Monday, March 25, 2013

Polka dot: Brighter Later



For most of the year, penciled in my diary under Sunday 24 March has been 'Brighter Later album launch N'cote Social Club'. Being the nun that I am these days (early to bed, early to rise) I eyed it warily. There was no way I was going to miss it – I would go to the opening of an envelope if Brighter Later's front lady Jaye Kranz was somehow involved – but my stamina after the moon tracks its way across the sky is notoriously poor. Still. There is something to be said for going hard sometimes. It creates its own momentum. I put in a good effort on Saturday night at a fancy black tie affair. By Sunday night it was a way of life.

I spend most of my time either with my children or colleagues these days. And while these are peeps I love and respect I am generally my G-rated self in their company. Was it the pub environment? The Twin Peaks soundtrack between acts? The fact I spent most of the early nineties with half of the people in that room? At the Northcote Social Club on Sunday night in the company of old friends I felt like I opened a little storage unit in my head, a place where  my dirty twenties are stored. It was good to give those M 15 + memories an airing.

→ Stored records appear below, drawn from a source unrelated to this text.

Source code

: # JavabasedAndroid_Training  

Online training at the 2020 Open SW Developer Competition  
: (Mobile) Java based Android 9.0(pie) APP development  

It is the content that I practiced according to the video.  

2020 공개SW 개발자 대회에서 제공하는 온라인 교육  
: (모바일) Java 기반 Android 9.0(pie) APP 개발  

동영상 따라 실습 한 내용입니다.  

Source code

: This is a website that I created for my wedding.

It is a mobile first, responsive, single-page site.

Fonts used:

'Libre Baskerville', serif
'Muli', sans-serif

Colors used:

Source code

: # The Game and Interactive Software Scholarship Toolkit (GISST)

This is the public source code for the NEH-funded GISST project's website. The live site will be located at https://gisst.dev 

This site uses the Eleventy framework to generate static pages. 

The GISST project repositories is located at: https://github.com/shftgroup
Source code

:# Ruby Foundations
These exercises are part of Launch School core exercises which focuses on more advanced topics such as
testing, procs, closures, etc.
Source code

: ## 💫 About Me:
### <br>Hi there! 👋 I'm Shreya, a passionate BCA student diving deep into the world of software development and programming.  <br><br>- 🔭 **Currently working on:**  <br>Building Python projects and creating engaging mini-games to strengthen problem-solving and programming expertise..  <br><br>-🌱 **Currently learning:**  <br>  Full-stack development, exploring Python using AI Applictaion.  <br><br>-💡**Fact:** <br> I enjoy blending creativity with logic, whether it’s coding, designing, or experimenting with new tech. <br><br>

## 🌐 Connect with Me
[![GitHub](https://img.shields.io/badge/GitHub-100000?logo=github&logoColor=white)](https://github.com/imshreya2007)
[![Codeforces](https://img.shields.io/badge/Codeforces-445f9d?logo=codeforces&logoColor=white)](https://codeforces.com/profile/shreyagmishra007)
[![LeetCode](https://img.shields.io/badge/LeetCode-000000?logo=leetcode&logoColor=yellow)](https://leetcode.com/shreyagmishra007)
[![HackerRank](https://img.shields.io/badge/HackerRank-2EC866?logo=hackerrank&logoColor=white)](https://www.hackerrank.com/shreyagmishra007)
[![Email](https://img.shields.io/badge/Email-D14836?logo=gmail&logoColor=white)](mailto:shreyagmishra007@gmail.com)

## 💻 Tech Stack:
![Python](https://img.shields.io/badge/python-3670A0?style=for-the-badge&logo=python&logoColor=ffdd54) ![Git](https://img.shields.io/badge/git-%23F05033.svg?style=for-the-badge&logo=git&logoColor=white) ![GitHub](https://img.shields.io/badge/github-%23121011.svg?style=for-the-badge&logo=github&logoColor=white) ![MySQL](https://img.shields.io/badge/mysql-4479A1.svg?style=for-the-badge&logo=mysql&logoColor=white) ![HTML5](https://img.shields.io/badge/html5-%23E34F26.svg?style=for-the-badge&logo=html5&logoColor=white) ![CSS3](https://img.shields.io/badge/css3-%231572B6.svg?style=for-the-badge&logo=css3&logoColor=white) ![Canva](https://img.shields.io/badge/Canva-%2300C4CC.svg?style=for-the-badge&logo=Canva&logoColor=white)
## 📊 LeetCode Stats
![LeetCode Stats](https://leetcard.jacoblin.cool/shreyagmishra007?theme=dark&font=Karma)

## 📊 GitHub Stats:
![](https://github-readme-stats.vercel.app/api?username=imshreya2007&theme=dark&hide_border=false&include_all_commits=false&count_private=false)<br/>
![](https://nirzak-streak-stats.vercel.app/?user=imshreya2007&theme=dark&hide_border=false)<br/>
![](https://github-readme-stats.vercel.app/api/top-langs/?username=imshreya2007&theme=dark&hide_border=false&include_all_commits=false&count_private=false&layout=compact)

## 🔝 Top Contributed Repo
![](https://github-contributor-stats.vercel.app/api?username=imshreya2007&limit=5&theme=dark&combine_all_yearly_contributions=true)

Then the stage curtains parted. In the centre Jaye sat bent over a keyboard with Brighter Later's Virginia Bott to her  right. The two of them were flanked by six musicians, all men, tightly packed around them. Shane O'Mara (legend?), Dan Marsh (Human Face), Patrick Dunn (Lower Spectrun) Sean Albers (regular Brighter Later drummer), Simon Baily (Pony Face frontman) and hairy Cameron Potts (best known for his drumming with Ninety Nine). On this occasion I saw him clap his hands and play a book with uncommon gusto. Though I couldn't tear my eyes away from him, they were all wonderful. For someone who sees little live music I was struck by a few things. The sight of eleven guitars, neatly stacked like bikes along a rack. The sheer number of cords and electrical equipment. The glances between musicians as they spoke to each other with instruments.

The band launched into 'All the World', track one from the The Wolves. Jaye's ethereal sweet voice filling the room, the thick, dense sound of the band creating a rich soundscape. Their music evoked a sublime and forbidding landscape. They followed it with the Woods and Satellite. At the end of that song Jaye looked up and said "That was nice. She said it like a perfectionist pleased with what she'd heard. I liked her solemn, though not humourless, stage presence. It was a powerful contrast to the cocksure swagger of supporting act Tommy Spender who had entertained the crowd with a guitar and a gutsy Bruce Springsteen cover an hour earlier. At the end of the night, between 'Another Day' and the encore, 'Zigi Song', dedicated to her grandfather, she flashed a big, bright smile. It was a smile of joy and maybe a little relief.

Oh, the top. The polkadot top? Gorman, naturally.

The Wolves by Brighter Later out now.